TASK REQUIREMENTS
Retype the items below line for line, without changing anything, and leave out the pictures.

(DATA IN THIS EXERCISE)

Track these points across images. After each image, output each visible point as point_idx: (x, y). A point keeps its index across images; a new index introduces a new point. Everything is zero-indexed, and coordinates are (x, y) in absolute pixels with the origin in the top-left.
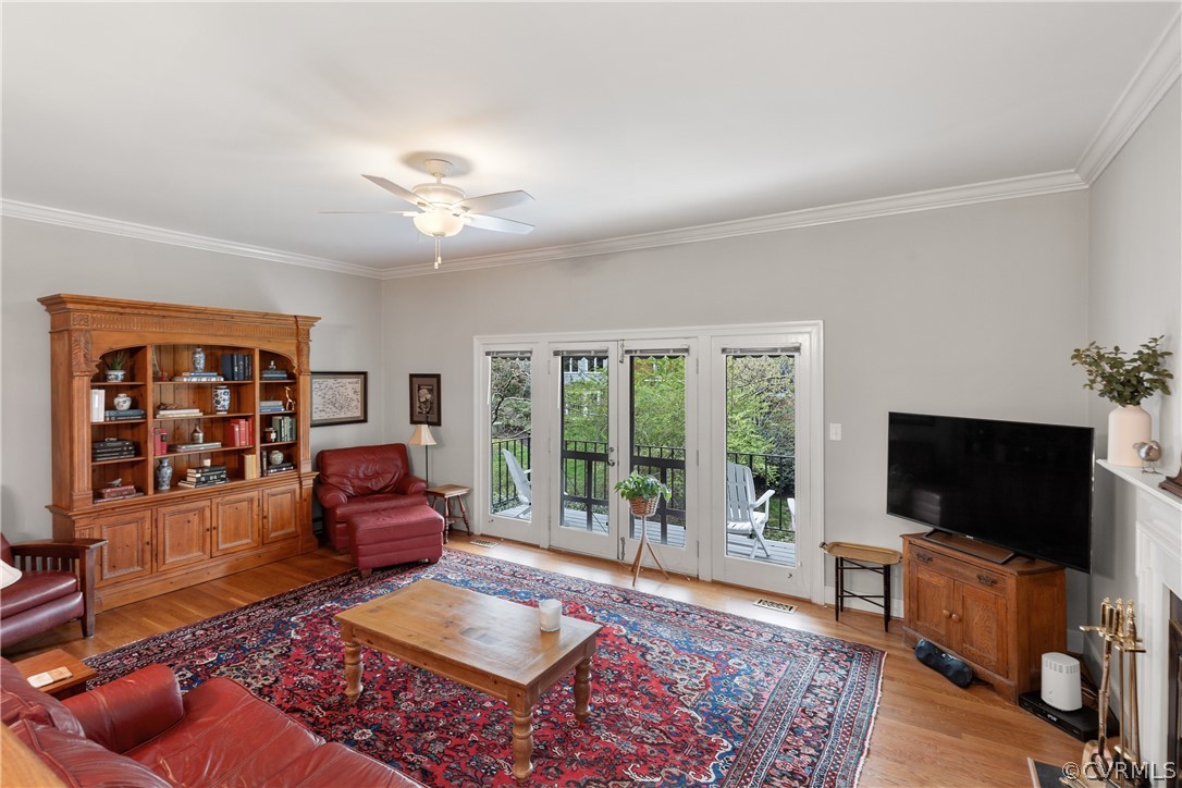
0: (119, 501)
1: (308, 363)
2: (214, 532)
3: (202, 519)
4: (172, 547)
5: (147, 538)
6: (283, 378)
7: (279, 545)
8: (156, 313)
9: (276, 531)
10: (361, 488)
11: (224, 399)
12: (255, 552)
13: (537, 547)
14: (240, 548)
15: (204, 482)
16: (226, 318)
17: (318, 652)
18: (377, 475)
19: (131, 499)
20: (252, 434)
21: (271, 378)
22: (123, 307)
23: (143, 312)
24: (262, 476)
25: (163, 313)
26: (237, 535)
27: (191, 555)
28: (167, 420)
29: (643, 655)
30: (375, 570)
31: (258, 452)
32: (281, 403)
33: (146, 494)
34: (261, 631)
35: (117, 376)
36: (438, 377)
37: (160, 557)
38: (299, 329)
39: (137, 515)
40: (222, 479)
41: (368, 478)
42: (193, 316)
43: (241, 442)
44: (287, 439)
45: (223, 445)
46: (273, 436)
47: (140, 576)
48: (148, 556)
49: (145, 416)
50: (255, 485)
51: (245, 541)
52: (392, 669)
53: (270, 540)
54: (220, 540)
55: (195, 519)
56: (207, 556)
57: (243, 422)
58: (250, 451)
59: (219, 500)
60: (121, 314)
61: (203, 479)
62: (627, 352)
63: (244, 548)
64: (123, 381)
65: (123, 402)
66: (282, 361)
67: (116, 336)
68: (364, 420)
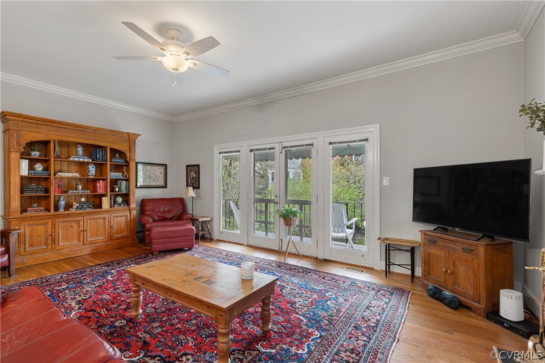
0: (36, 214)
1: (135, 156)
2: (85, 232)
3: (79, 226)
4: (63, 238)
5: (50, 233)
6: (122, 162)
7: (119, 241)
8: (55, 125)
9: (118, 234)
10: (160, 217)
11: (92, 170)
12: (105, 244)
13: (242, 245)
14: (99, 241)
15: (80, 208)
16: (96, 131)
17: (117, 285)
18: (169, 211)
19: (41, 214)
20: (106, 187)
21: (116, 162)
22: (37, 121)
23: (48, 124)
24: (111, 207)
25: (59, 125)
26: (97, 235)
27: (73, 243)
28: (61, 178)
29: (281, 290)
30: (161, 252)
31: (109, 196)
32: (121, 174)
33: (49, 211)
34: (94, 276)
35: (36, 154)
36: (198, 166)
37: (57, 242)
38: (131, 139)
39: (44, 221)
40: (90, 208)
41: (165, 212)
42: (75, 128)
43: (100, 191)
44: (124, 191)
45: (91, 192)
46: (117, 189)
47: (45, 251)
48: (50, 242)
49: (50, 174)
50: (107, 212)
51: (101, 238)
52: (150, 293)
53: (114, 238)
54: (88, 236)
55: (75, 226)
56: (81, 244)
57: (101, 181)
58: (105, 195)
59: (88, 217)
60: (37, 124)
61: (80, 207)
62: (284, 147)
63: (101, 241)
64: (40, 156)
65: (39, 167)
66: (122, 154)
67: (34, 135)
68: (165, 187)
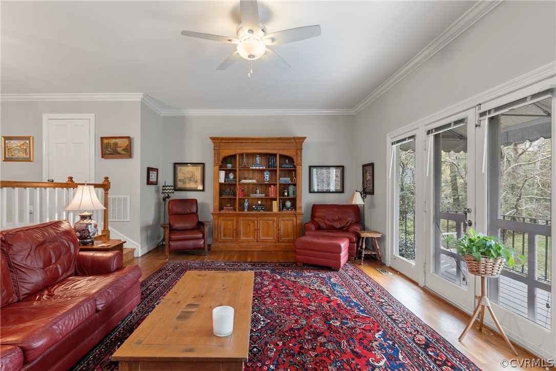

(End DATA IN THIS EXERCISE)

EXERCISE RESPONSE
Track these points across images. After each image, output each visible point as point_idx: (x, y). A point keeps its index across images; a new index introduces a new point. Everything is zero-indexed, and coordinates are (x, y) in absolute pixels with the origin in the top-left.
0: (119, 501)
1: (308, 363)
2: (214, 532)
3: (202, 519)
4: (172, 547)
5: (147, 538)
6: (283, 378)
7: (279, 545)
8: (156, 313)
9: (276, 531)
10: (361, 488)
11: (224, 399)
12: (255, 552)
13: (537, 547)
14: (240, 548)
15: (204, 482)
16: (226, 318)
17: (318, 652)
18: (377, 475)
19: (131, 499)
20: (252, 434)
21: (271, 378)
22: (123, 307)
23: (143, 312)
24: (262, 476)
25: (163, 313)
26: (237, 535)
27: (191, 555)
28: (167, 420)
29: (643, 655)
30: (375, 570)
31: (258, 452)
32: (281, 403)
33: (146, 494)
34: (261, 631)
35: (117, 376)
36: (438, 377)
37: (160, 557)
38: (299, 329)
39: (137, 515)
40: (222, 479)
41: (368, 478)
42: (193, 316)
43: (241, 442)
44: (287, 439)
45: (223, 445)
46: (273, 436)
47: (140, 576)
48: (148, 556)
49: (145, 416)
50: (255, 485)
51: (245, 541)
52: (392, 669)
53: (270, 540)
54: (220, 540)
55: (195, 519)
56: (207, 556)
57: (243, 422)
58: (250, 451)
59: (219, 500)
60: (121, 314)
61: (203, 479)
62: (627, 352)
63: (244, 548)
64: (123, 381)
65: (123, 402)
66: (282, 361)
67: (116, 336)
68: (364, 420)
0: (36, 214)
1: (135, 156)
2: (85, 232)
3: (79, 226)
4: (63, 238)
5: (50, 233)
6: (122, 162)
7: (119, 241)
8: (55, 125)
9: (118, 234)
10: (160, 217)
11: (92, 170)
12: (105, 244)
13: (242, 245)
14: (99, 241)
15: (80, 208)
16: (96, 131)
17: (117, 285)
18: (169, 211)
19: (41, 214)
20: (106, 187)
21: (116, 162)
22: (37, 121)
23: (48, 124)
24: (111, 207)
25: (59, 125)
26: (97, 235)
27: (73, 243)
28: (61, 178)
29: (281, 290)
30: (161, 252)
31: (109, 196)
32: (121, 174)
33: (49, 211)
34: (94, 276)
35: (36, 154)
36: (198, 166)
37: (57, 242)
38: (131, 139)
39: (44, 221)
40: (90, 208)
41: (165, 212)
42: (75, 128)
43: (100, 191)
44: (124, 191)
45: (91, 192)
46: (117, 189)
47: (45, 251)
48: (50, 242)
49: (50, 174)
50: (107, 212)
51: (101, 238)
52: (150, 293)
53: (114, 238)
54: (88, 236)
55: (75, 226)
56: (81, 244)
57: (101, 181)
58: (105, 195)
59: (88, 217)
60: (37, 124)
61: (80, 207)
62: (284, 147)
63: (101, 241)
64: (40, 156)
65: (39, 167)
66: (122, 154)
67: (34, 135)
68: (165, 187)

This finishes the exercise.